# Source material:
━━━━━━━━

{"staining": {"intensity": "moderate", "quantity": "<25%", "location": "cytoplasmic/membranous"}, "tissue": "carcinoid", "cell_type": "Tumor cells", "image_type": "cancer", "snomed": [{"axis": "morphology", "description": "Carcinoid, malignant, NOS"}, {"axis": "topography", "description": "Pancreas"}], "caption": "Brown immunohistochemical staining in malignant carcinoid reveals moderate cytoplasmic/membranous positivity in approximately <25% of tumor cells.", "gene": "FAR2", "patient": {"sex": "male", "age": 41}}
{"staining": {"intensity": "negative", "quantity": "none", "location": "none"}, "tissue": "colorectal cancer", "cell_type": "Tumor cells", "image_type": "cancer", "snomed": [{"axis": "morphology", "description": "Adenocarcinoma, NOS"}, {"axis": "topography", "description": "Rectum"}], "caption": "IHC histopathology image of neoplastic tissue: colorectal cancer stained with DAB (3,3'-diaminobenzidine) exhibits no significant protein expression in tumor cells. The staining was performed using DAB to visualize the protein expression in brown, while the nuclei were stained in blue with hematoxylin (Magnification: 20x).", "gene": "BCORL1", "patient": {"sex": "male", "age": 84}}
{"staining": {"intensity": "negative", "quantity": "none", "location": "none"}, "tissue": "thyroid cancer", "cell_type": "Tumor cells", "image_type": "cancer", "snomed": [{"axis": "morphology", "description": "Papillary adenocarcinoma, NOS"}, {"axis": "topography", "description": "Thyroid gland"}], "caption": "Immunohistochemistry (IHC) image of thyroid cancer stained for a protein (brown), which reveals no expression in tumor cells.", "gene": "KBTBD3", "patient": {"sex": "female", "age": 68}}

━━━━━━━━

# Task goal:
Retype the material word for word. Add nothing to it.

# Answer for this exercise:
{"staining": {"intensity": "moderate", "quantity": "<25%", "location": "cytoplasmic/membranous"}, "tissue": "carcinoid", "cell_type": "Tumor cells", "image_type": "cancer", "snomed": [{"axis": "morphology", "description": "Carcinoid, malignant, NOS"}, {"axis": "topography", "description": "Pancreas"}], "caption": "Brown immunohistochemical staining in malignant carcinoid reveals moderate cytoplasmic/membranous positivity in approximately <25% of tumor cells.", "gene": "FAR2", "patient": {"sex": "male", "age": 41}}
{"staining": {"intensity": "negative", "quantity": "none", "location": "none"}, "tissue": "colorectal cancer", "cell_type": "Tumor cells", "image_type": "cancer", "snomed": [{"axis": "morphology", "description": "Adenocarcinoma, NOS"}, {"axis": "topography", "description": "Rectum"}], "caption": "IHC histopathology image of neoplastic tissue: colorectal cancer stained with DAB (3,3'-diaminobenzidine) exhibits no significant protein expression in tumor cells. The staining was performed using DAB to visualize the protein expression in brown, while the nuclei were stained in blue with hematoxylin (Magnification: 20x).", "gene": "BCORL1", "patient": {"sex": "male", "age": 84}}
{"staining": {"intensity": "negative", "quantity": "none", "location": "none"}, "tissue": "thyroid cancer", "cell_type": "Tumor cells", "image_type": "cancer", "snomed": [{"axis": "morphology", "description": "Papillary adenocarcinoma, NOS"}, {"axis": "topography", "description": "Thyroid gland"}], "caption": "Immunohistochemistry (IHC) image of thyroid cancer stained for a protein (brown), which reveals no expression in tumor cells.", "gene": "KBTBD3", "patient": {"sex": "female", "age": 68}}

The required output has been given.